*EXERCISE INSTRUCTIONS*
Look through the data below, and copy each line that carries the word "instances".

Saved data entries
★ ★ ★ ★

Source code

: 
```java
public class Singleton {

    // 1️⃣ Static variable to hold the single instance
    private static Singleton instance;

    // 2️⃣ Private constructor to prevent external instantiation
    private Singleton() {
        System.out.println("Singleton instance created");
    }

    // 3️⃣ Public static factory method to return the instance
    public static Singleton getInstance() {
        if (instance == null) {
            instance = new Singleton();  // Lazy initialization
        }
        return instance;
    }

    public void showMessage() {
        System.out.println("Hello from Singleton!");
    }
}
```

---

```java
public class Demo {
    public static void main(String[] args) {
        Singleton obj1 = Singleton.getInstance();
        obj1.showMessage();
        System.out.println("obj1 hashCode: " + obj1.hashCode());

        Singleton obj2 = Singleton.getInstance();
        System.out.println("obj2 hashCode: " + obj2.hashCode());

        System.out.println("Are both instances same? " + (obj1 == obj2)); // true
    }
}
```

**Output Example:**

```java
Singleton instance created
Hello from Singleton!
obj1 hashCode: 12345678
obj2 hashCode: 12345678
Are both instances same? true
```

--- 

★ ★ ★ ★

*ANSWER TO THE PROBLEM*
        System.out.println("Are both instances same? " + (obj1 == obj2)); // true
Are both instances same? true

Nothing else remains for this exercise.